日本ではあまり馴染がないが、欧州のエリート養成機関では昔から哲学が必須とされてきた。「自分で考える力」を養うには、ルールやシステムそのものを疑える哲学思考が必要だからだ。では、哲学という「疑いの技術」をどう学べばいいのだろうか? MBAを取らずに独学で外資系コンサルタントになった山口周氏が、知識を手足のように使いこなすための最強の独学システムを1冊に体系化した『知的戦闘力を高める 独学の技法』から、内容の一部を特別公開する。
いまのルールに疑問を感じ、自分の頭で考える力を鍛える
――哲学には必ず大きな「否定」が含まれている
多くのビジネスパーソンにとって、哲学という学問はもっとも「縁遠い」ものに感じられると思います。しかし、実は一方で、欧州のエリート養成機関では18世紀以来、哲学は歴史と並んで、もっとも重要視されてきた学問でもあります。
たとえば英国のエリートを多く輩出しているオックスフォード大学では、長いこと哲学と歴史が必修でした。現在、エリート政治家養成機関としてオックスフォードの看板学部となっているのは「PPE=哲学・政治・経済」です。
日本の大学システムに慣れ親しんだ人からすると、なぜに「哲学と政治と経済」が同じ学部で学ばれるのかと奇異に思われるかもしれませんが、これはむしろ「世界の非常識」である日本の大学システムしか知らないからこそ感じることで、哲学を学ぶ機会をほとんど与えずにエリートを育成することはできない、それは「危険である」というのが特に欧州における考え方なのです。
たとえばフランスを見てもわかりやすい。フランスの教育制度の特徴としてしばしば言及されるのが、リセ(高等学校)最終学年における哲学教育と、バカロレア(大学入学資格試験)における哲学試験です。
文系・理系を問わず、すべての高校生が哲学を必修として学び、哲学試験はバカロレアの1日目の最初の科目として実施されます。バカロレアに合格する学生は、将来のフランスを背負って立つエリートとなることを期待されるわけですが、そのような試験において、文系・理系を問わず、最重要の科目として「哲学する力」が必修の教養として位置付けられているわけです。
では、哲学を学ぶことにはどんな意味があるのか?一言でいえば、それは「自分で考える力を鍛える」ということです。この「考える」という言葉は本当に気安く使われる言葉なのですが、本当の意味で「考える」ということは、なまなかなことではありません。
よく「一日中考えてみたんだけど……」などと言う人がいますが、とんでもないことで、こう言う人がやっているのは「考える」のではなく、単に「悩んでいる」だけです。
これは拙著『世界のエリートはなぜ「美意識」を鍛えるのか?』にも書いたことですが、現在、この「自分で考える力」は極めて重要な資質になりつつあります。なぜかというと、これまでに依拠してきた「外部の基準やモノサシ」がどんどん時代遅れになっているからです。
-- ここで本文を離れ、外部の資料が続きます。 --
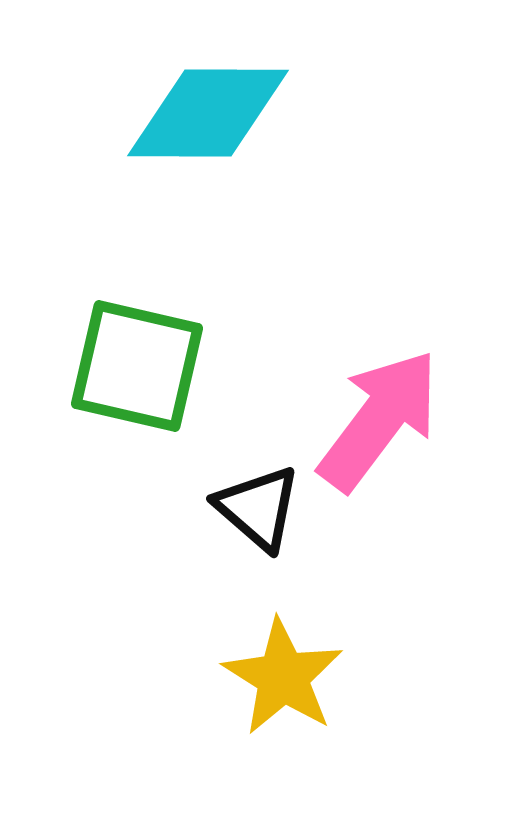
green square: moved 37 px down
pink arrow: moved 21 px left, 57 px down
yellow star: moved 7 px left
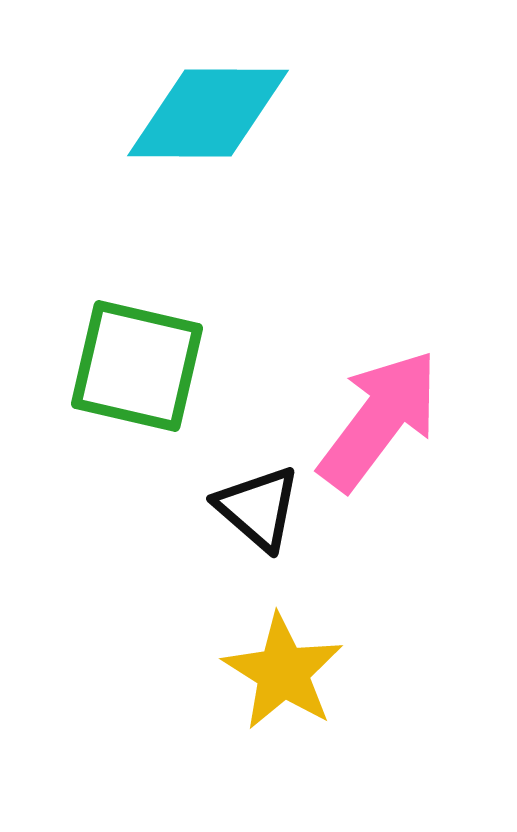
yellow star: moved 5 px up
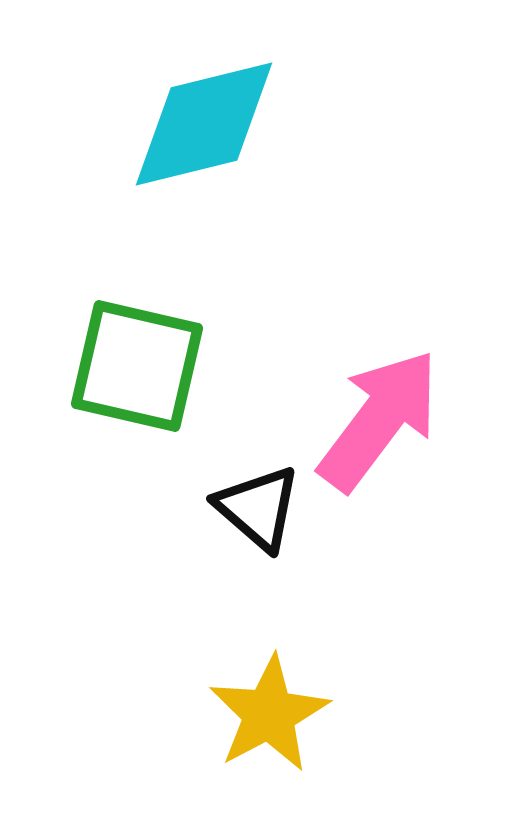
cyan diamond: moved 4 px left, 11 px down; rotated 14 degrees counterclockwise
yellow star: moved 14 px left, 42 px down; rotated 12 degrees clockwise
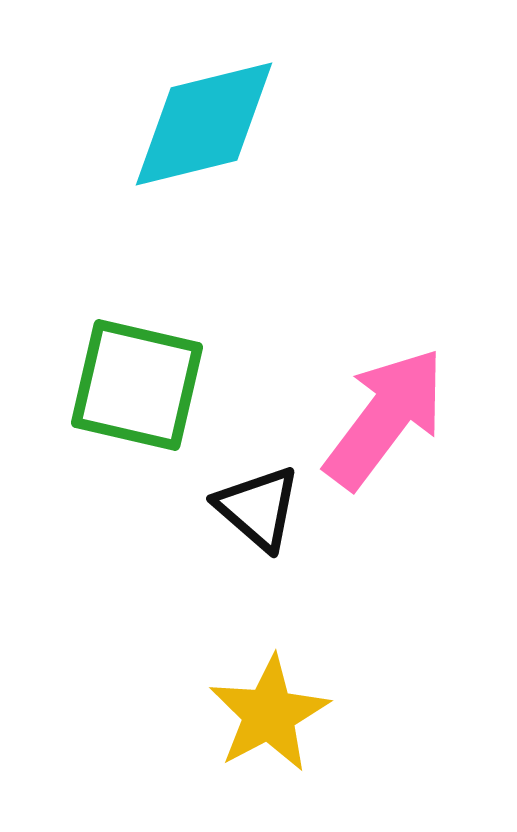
green square: moved 19 px down
pink arrow: moved 6 px right, 2 px up
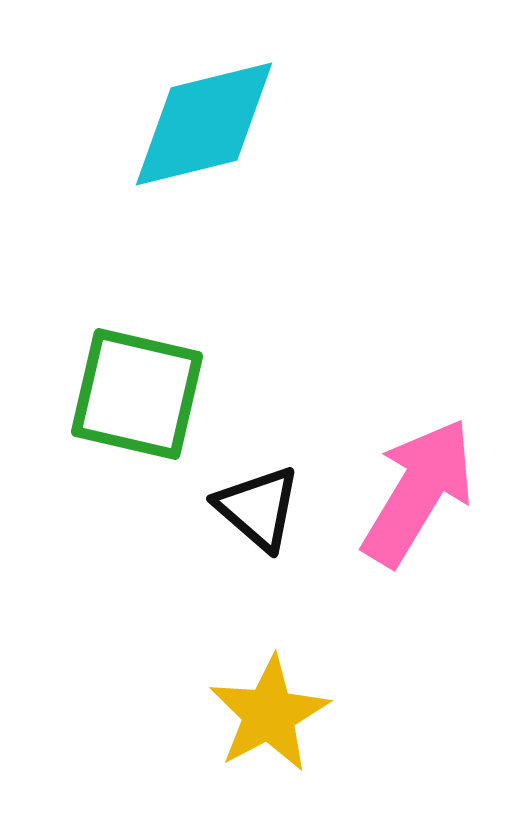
green square: moved 9 px down
pink arrow: moved 33 px right, 74 px down; rotated 6 degrees counterclockwise
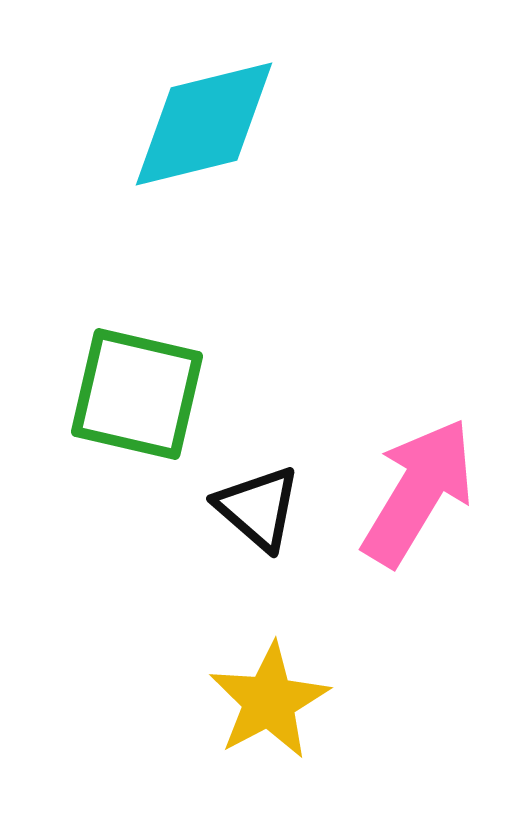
yellow star: moved 13 px up
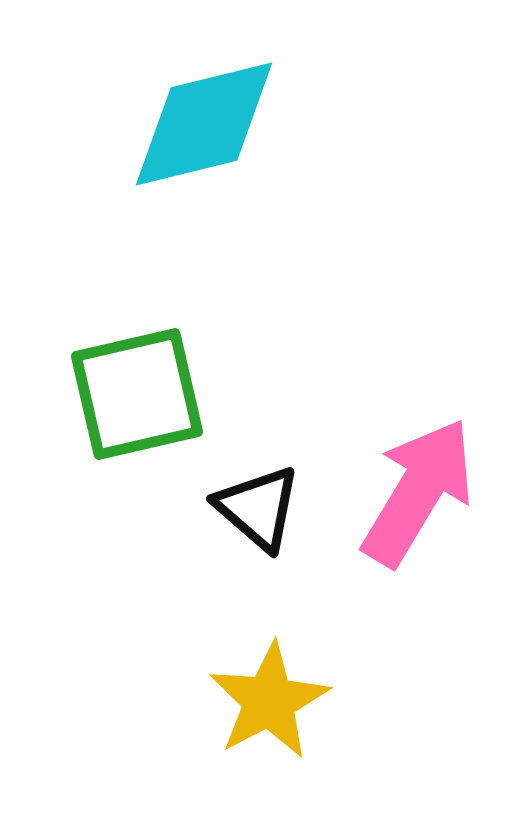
green square: rotated 26 degrees counterclockwise
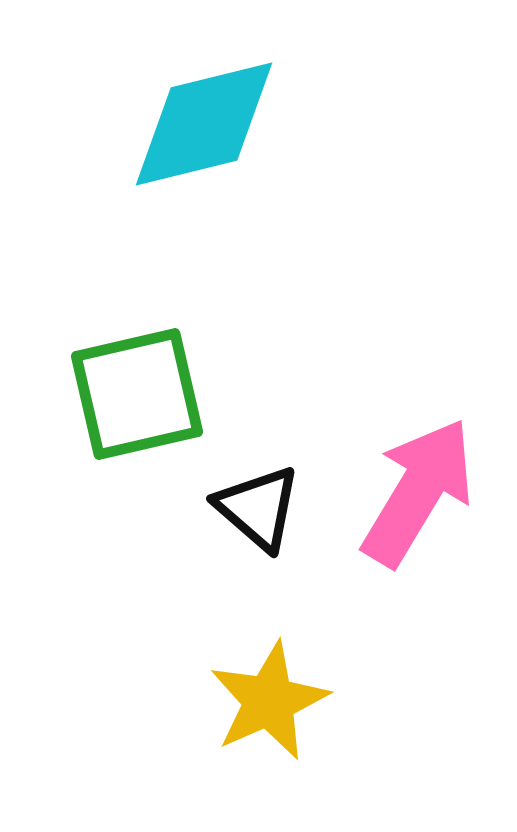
yellow star: rotated 4 degrees clockwise
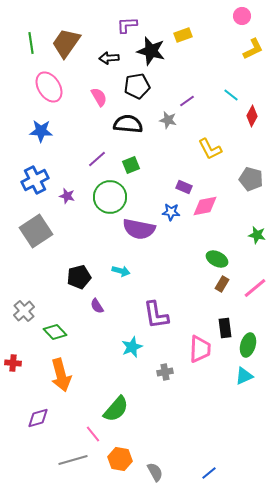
知的戦闘力を高めるという文脈で考えてみた場合、与えられたルールやシステムを所与のものとして疑うことなく受け入れ、その枠組みの中でどうやって勝とうとするかを考える人よりも、与えられたルールやシステムそのものの是非を考え、そもそもルールを変えていこうとする人の方が、圧倒的に高い知的パフォーマンスを発揮するのは当たり前のことです。
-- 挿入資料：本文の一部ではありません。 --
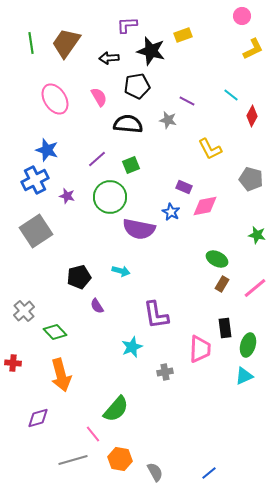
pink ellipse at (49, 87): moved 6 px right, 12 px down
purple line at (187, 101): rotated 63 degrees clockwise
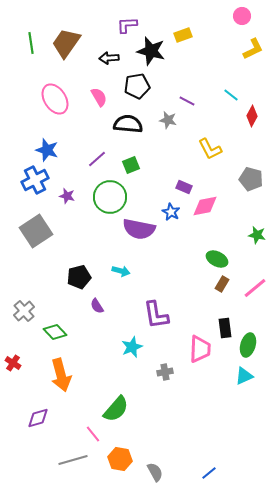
red cross at (13, 363): rotated 28 degrees clockwise
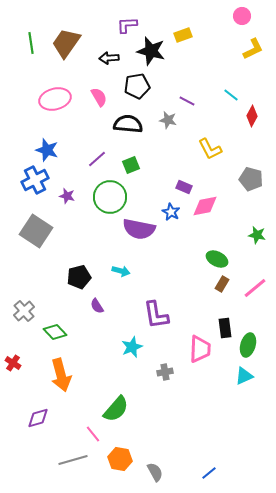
pink ellipse at (55, 99): rotated 72 degrees counterclockwise
gray square at (36, 231): rotated 24 degrees counterclockwise
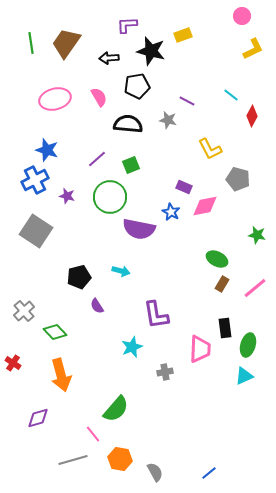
gray pentagon at (251, 179): moved 13 px left
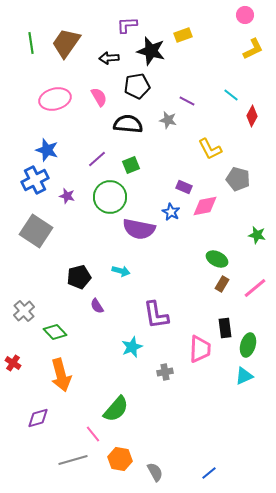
pink circle at (242, 16): moved 3 px right, 1 px up
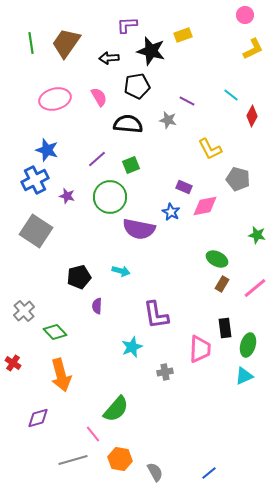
purple semicircle at (97, 306): rotated 35 degrees clockwise
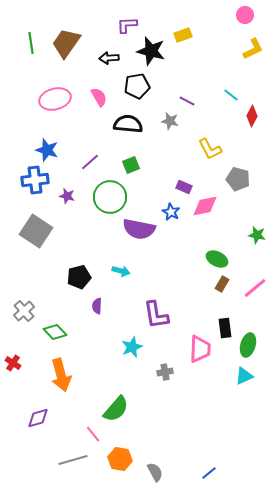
gray star at (168, 120): moved 2 px right, 1 px down
purple line at (97, 159): moved 7 px left, 3 px down
blue cross at (35, 180): rotated 20 degrees clockwise
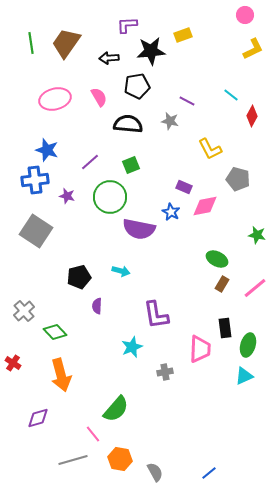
black star at (151, 51): rotated 20 degrees counterclockwise
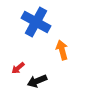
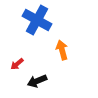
blue cross: moved 1 px right, 2 px up
red arrow: moved 1 px left, 4 px up
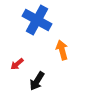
black arrow: rotated 36 degrees counterclockwise
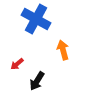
blue cross: moved 1 px left, 1 px up
orange arrow: moved 1 px right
もっとわかりやすく言えば、哲学というのは「疑いの技術」だとも言えます。哲学の歴史において、哲学者たちが向き合ってきた問いは基本的に二つしかありません。それは、(1)この世界はどのようにして成り立っているのか?(2)その世界の中で、私たちはどのようにして生きていくべきなのか?という問いです。
そして、古代の中国、あるいはインド、あるいはギリシアからスタートした哲学の歴史は連綿と続くこれら二つの問いに対する答えの提案と、その後の時代に続く哲学者からの否定と代替案の提案によって成り立っています。
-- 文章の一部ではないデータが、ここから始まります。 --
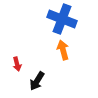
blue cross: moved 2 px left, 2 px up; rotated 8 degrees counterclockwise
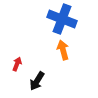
red arrow: rotated 144 degrees counterclockwise
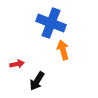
blue cross: moved 11 px left, 4 px down
red arrow: rotated 56 degrees clockwise
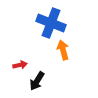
red arrow: moved 3 px right, 1 px down
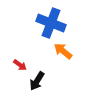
orange arrow: moved 1 px down; rotated 36 degrees counterclockwise
red arrow: rotated 48 degrees clockwise
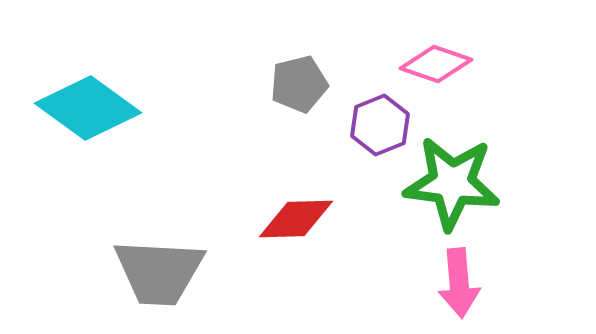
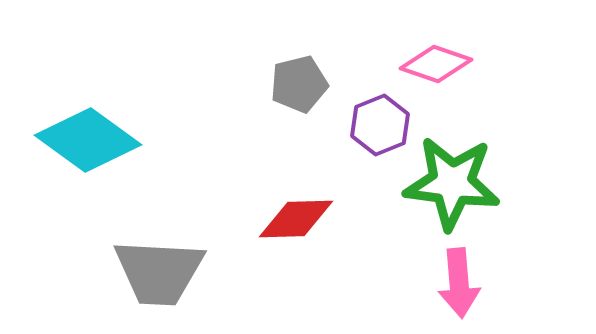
cyan diamond: moved 32 px down
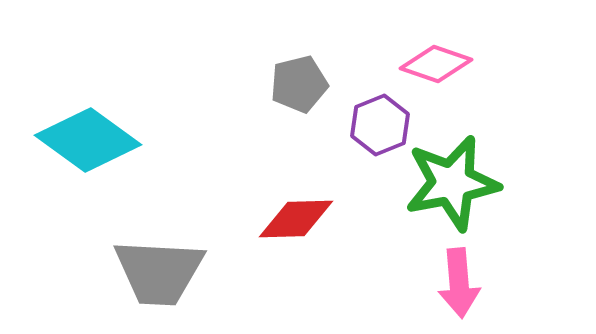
green star: rotated 18 degrees counterclockwise
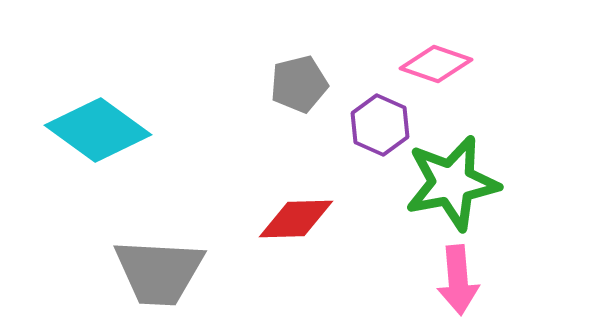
purple hexagon: rotated 14 degrees counterclockwise
cyan diamond: moved 10 px right, 10 px up
pink arrow: moved 1 px left, 3 px up
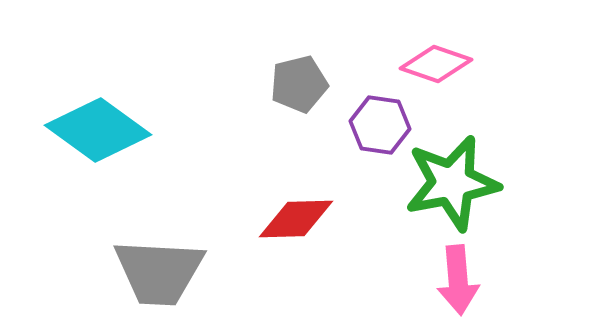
purple hexagon: rotated 16 degrees counterclockwise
哲学の提案には必ず大きな「否定」が含まれていなければなりません。物理の法則と同じで、なにか大きな「肯定」をするためには、何か大きな「否定」が必ずつきまとうのです。
つまり、世の中で主流となっているものの考え方や価値観について、「本当にそうだろうか、違う考え方もあるのではないだろうか」と考えることが、「哲学する人」に求められる基本的態度だということになります。
さらに付け加えれば、この「本当にそうだろうか」という批判的疑念の発端となる、微妙な違和感に自分で気づくこともまた、重要なコンピテンシーです。
昨今、世界中で瞑想を中心としたマインドフルネスに関する取り組みが盛んです。マインドフルネスと哲学というと、あまり結節点はないように思われるかもしれませんが、「自分の中に湧き上がる、微妙な違和感に気づくのが大事」という点で、両者は共通の根っこを持っているのです。